> _PROBLEM DESCRIPTION_: Update the items below by changing every "Indesit" to "Bosch" and leaving all other text unchanged.

Collected data
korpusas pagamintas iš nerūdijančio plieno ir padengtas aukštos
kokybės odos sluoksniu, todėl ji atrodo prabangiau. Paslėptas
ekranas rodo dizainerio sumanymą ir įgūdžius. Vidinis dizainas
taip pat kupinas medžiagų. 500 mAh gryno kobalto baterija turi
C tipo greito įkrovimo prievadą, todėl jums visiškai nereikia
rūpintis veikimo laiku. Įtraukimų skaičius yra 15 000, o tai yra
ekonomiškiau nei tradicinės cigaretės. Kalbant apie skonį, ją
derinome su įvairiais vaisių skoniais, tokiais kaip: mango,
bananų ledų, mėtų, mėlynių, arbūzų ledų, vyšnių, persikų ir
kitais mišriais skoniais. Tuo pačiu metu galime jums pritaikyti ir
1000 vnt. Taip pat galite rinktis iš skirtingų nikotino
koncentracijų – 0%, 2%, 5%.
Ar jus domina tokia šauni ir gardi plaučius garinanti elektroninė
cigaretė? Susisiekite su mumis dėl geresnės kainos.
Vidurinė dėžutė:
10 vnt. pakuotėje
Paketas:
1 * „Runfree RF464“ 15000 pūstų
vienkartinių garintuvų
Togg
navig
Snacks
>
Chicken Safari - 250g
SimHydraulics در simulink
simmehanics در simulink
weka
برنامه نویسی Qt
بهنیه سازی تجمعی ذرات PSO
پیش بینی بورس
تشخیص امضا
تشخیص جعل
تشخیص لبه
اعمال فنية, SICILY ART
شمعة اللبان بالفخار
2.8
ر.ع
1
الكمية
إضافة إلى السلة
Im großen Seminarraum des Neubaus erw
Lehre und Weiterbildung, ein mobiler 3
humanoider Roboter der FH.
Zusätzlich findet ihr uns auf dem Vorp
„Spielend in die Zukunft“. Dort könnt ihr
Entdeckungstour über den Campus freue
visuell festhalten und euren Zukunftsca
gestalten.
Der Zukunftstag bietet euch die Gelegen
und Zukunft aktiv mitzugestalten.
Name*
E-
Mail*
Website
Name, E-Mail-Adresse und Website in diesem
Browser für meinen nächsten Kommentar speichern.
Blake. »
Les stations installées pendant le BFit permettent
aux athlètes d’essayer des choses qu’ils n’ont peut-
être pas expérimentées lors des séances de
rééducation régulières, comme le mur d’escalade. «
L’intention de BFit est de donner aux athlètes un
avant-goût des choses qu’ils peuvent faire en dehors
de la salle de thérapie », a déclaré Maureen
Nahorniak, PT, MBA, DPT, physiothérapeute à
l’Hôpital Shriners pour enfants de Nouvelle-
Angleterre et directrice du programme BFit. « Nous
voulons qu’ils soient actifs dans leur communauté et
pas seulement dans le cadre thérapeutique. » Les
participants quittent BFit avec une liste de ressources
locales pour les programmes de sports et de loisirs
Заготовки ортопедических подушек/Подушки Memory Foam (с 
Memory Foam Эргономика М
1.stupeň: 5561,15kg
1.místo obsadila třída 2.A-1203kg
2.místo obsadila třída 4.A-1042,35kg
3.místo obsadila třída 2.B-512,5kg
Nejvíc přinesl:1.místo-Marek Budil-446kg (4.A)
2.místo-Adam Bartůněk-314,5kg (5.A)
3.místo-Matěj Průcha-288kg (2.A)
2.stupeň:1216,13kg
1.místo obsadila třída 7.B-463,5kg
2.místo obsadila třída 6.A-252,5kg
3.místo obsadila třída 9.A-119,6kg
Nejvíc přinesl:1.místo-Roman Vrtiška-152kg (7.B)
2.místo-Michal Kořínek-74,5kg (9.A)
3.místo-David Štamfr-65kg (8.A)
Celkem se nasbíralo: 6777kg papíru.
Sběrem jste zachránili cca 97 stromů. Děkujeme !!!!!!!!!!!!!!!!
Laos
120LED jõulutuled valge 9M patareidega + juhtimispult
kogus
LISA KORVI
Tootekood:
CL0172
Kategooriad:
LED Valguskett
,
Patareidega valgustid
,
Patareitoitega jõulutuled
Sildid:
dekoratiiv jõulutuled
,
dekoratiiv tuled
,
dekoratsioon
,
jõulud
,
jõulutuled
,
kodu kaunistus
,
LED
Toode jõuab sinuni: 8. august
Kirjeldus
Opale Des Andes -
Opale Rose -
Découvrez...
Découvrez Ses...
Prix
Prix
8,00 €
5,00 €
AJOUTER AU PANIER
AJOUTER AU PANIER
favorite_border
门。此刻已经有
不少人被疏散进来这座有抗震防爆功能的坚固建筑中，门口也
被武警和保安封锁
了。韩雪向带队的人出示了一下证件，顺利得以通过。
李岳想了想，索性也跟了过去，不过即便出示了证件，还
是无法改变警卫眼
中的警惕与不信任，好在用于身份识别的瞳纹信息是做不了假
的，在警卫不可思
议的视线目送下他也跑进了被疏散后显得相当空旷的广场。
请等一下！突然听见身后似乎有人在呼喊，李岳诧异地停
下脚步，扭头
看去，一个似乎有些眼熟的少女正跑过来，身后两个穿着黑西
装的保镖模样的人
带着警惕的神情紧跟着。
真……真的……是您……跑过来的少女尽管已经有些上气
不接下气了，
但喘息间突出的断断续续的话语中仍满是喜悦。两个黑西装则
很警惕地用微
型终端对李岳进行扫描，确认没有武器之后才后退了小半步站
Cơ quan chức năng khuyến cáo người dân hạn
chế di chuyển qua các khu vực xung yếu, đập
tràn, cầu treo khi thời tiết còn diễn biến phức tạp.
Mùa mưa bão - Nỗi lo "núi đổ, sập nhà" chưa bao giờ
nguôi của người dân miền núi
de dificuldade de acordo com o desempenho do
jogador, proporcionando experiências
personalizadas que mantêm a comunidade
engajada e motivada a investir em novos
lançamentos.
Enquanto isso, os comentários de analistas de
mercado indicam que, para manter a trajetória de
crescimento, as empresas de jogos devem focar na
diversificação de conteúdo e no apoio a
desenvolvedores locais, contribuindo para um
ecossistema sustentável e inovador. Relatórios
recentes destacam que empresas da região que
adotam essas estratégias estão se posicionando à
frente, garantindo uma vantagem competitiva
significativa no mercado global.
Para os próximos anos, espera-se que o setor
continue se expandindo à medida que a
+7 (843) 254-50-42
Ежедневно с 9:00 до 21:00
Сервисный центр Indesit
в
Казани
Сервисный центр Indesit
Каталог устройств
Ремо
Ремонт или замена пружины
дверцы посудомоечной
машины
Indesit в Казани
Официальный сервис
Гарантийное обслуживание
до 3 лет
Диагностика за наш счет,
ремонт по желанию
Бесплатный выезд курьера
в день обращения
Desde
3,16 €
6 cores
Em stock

> _EXPECTED OUTPUT_:
korpusas pagamintas iš nerūdijančio plieno ir padengtas aukštos
kokybės odos sluoksniu, todėl ji atrodo prabangiau. Paslėptas
ekranas rodo dizainerio sumanymą ir įgūdžius. Vidinis dizainas
taip pat kupinas medžiagų. 500 mAh gryno kobalto baterija turi
C tipo greito įkrovimo prievadą, todėl jums visiškai nereikia
rūpintis veikimo laiku. Įtraukimų skaičius yra 15 000, o tai yra
ekonomiškiau nei tradicinės cigaretės. Kalbant apie skonį, ją
derinome su įvairiais vaisių skoniais, tokiais kaip: mango,
bananų ledų, mėtų, mėlynių, arbūzų ledų, vyšnių, persikų ir
kitais mišriais skoniais. Tuo pačiu metu galime jums pritaikyti ir
1000 vnt. Taip pat galite rinktis iš skirtingų nikotino
koncentracijų – 0%, 2%, 5%.
Ar jus domina tokia šauni ir gardi plaučius garinanti elektroninė
cigaretė? Susisiekite su mumis dėl geresnės kainos.
Vidurinė dėžutė:
10 vnt. pakuotėje
Paketas:
1 * „Runfree RF464“ 15000 pūstų
vienkartinių garintuvų
Togg
navig
Snacks
>
Chicken Safari - 250g
SimHydraulics در simulink
simmehanics در simulink
weka
برنامه نویسی Qt
بهنیه سازی تجمعی ذرات PSO
پیش بینی بورس
تشخیص امضا
تشخیص جعل
تشخیص لبه
اعمال فنية, SICILY ART
شمعة اللبان بالفخار
2.8
ر.ع
1
الكمية
إضافة إلى السلة
Im großen Seminarraum des Neubaus erw
Lehre und Weiterbildung, ein mobiler 3
humanoider Roboter der FH.
Zusätzlich findet ihr uns auf dem Vorp
„Spielend in die Zukunft“. Dort könnt ihr
Entdeckungstour über den Campus freue
visuell festhalten und euren Zukunftsca
gestalten.
Der Zukunftstag bietet euch die Gelegen
und Zukunft aktiv mitzugestalten.
Name*
E-
Mail*
Website
Name, E-Mail-Adresse und Website in diesem
Browser für meinen nächsten Kommentar speichern.
Blake. »
Les stations installées pendant le BFit permettent
aux athlètes d’essayer des choses qu’ils n’ont peut-
être pas expérimentées lors des séances de
rééducation régulières, comme le mur d’escalade. «
L’intention de BFit est de donner aux athlètes un
avant-goût des choses qu’ils peuvent faire en dehors
de la salle de thérapie », a déclaré Maureen
Nahorniak, PT, MBA, DPT, physiothérapeute à
l’Hôpital Shriners pour enfants de Nouvelle-
Angleterre et directrice du programme BFit. « Nous
voulons qu’ils soient actifs dans leur communauté et
pas seulement dans le cadre thérapeutique. » Les
participants quittent BFit avec une liste de ressources
locales pour les programmes de sports et de loisirs
Заготовки ортопедических подушек/Подушки Memory Foam (с 
Memory Foam Эргономика М
1.stupeň: 5561,15kg
1.místo obsadila třída 2.A-1203kg
2.místo obsadila třída 4.A-1042,35kg
3.místo obsadila třída 2.B-512,5kg
Nejvíc přinesl:1.místo-Marek Budil-446kg (4.A)
2.místo-Adam Bartůněk-314,5kg (5.A)
3.místo-Matěj Průcha-288kg (2.A)
2.stupeň:1216,13kg
1.místo obsadila třída 7.B-463,5kg
2.místo obsadila třída 6.A-252,5kg
3.místo obsadila třída 9.A-119,6kg
Nejvíc přinesl:1.místo-Roman Vrtiška-152kg (7.B)
2.místo-Michal Kořínek-74,5kg (9.A)
3.místo-David Štamfr-65kg (8.A)
Celkem se nasbíralo: 6777kg papíru.
Sběrem jste zachránili cca 97 stromů. Děkujeme !!!!!!!!!!!!!!!!
Laos
120LED jõulutuled valge 9M patareidega + juhtimispult
kogus
LISA KORVI
Tootekood:
CL0172
Kategooriad:
LED Valguskett
,
Patareidega valgustid
,
Patareitoitega jõulutuled
Sildid:
dekoratiiv jõulutuled
,
dekoratiiv tuled
,
dekoratsioon
,
jõulud
,
jõulutuled
,
kodu kaunistus
,
LED
Toode jõuab sinuni: 8. august
Kirjeldus
Opale Des Andes -
Opale Rose -
Découvrez...
Découvrez Ses...
Prix
Prix
8,00 €
5,00 €
AJOUTER AU PANIER
AJOUTER AU PANIER
favorite_border
门。此刻已经有
不少人被疏散进来这座有抗震防爆功能的坚固建筑中，门口也
被武警和保安封锁
了。韩雪向带队的人出示了一下证件，顺利得以通过。
李岳想了想，索性也跟了过去，不过即便出示了证件，还
是无法改变警卫眼
中的警惕与不信任，好在用于身份识别的瞳纹信息是做不了假
的，在警卫不可思
议的视线目送下他也跑进了被疏散后显得相当空旷的广场。
请等一下！突然听见身后似乎有人在呼喊，李岳诧异地停
下脚步，扭头
看去，一个似乎有些眼熟的少女正跑过来，身后两个穿着黑西
装的保镖模样的人
带着警惕的神情紧跟着。
真……真的……是您……跑过来的少女尽管已经有些上气
不接下气了，
但喘息间突出的断断续续的话语中仍满是喜悦。两个黑西装则
很警惕地用微
型终端对李岳进行扫描，确认没有武器之后才后退了小半步站
Cơ quan chức năng khuyến cáo người dân hạn
chế di chuyển qua các khu vực xung yếu, đập
tràn, cầu treo khi thời tiết còn diễn biến phức tạp.
Mùa mưa bão - Nỗi lo "núi đổ, sập nhà" chưa bao giờ
nguôi của người dân miền núi
de dificuldade de acordo com o desempenho do
jogador, proporcionando experiências
personalizadas que mantêm a comunidade
engajada e motivada a investir em novos
lançamentos.
Enquanto isso, os comentários de analistas de
mercado indicam que, para manter a trajetória de
crescimento, as empresas de jogos devem focar na
diversificação de conteúdo e no apoio a
desenvolvedores locais, contribuindo para um
ecossistema sustentável e inovador. Relatórios
recentes destacam que empresas da região que
adotam essas estratégias estão se posicionando à
frente, garantindo uma vantagem competitiva
significativa no mercado global.
Para os próximos anos, espera-se que o setor
continue se expandindo à medida que a
+7 (843) 254-50-42
Ежедневно с 9:00 до 21:00
Сервисный центр Bosch
в
Казани
Сервисный центр Bosch
Каталог устройств
Ремо
Ремонт или замена пружины
дверцы посудомоечной
машины
Bosch в Казани
Официальный сервис
Гарантийное обслуживание
до 3 лет
Диагностика за наш счет,
ремонт по желанию
Бесплатный выезд курьера
в день обращения
Desde
3,16 €
6 cores
Em stock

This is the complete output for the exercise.